#### [Instructions for the task]
Copy the text lines from all of the records word for word, leaving the pictures out of your answer.

--- Extracted entries Enclosed Below ---

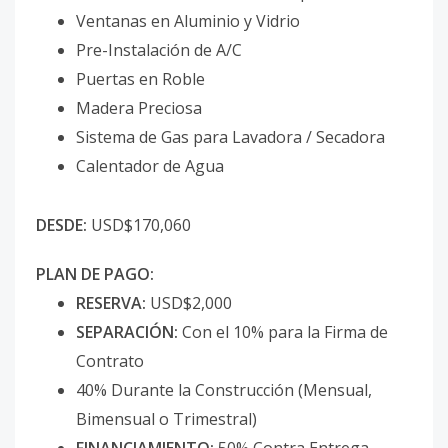
Ventanas en Aluminio y Vidrio
Pre-Instalación de A/C
Puertas en Roble
Madera Preciosa
Sistema de Gas para Lavadora / Secadora
Calentador de Agua
DESDE:
USD$170,060
PLAN DE PAGO:
RESERVA:
USD$2,000
SEPARACIÓN:
Con el 10% para la Firma de
Contrato
40% Durante la Construcción (Mensual,
Bimensual o Trimestral)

--- End of Enclosed Extracted entries ---

#### [Task response]
Ventanas en Aluminio y Vidrio
Pre-Instalación de A/C
Puertas en Roble
Madera Preciosa
Sistema de Gas para Lavadora / Secadora
Calentador de Agua
DESDE:
USD$170,060
PLAN DE PAGO:
RESERVA:
USD$2,000
SEPARACIÓN:
Con el 10% para la Firma de
Contrato
40% Durante la Construcción (Mensual,
Bimensual o Trimestral)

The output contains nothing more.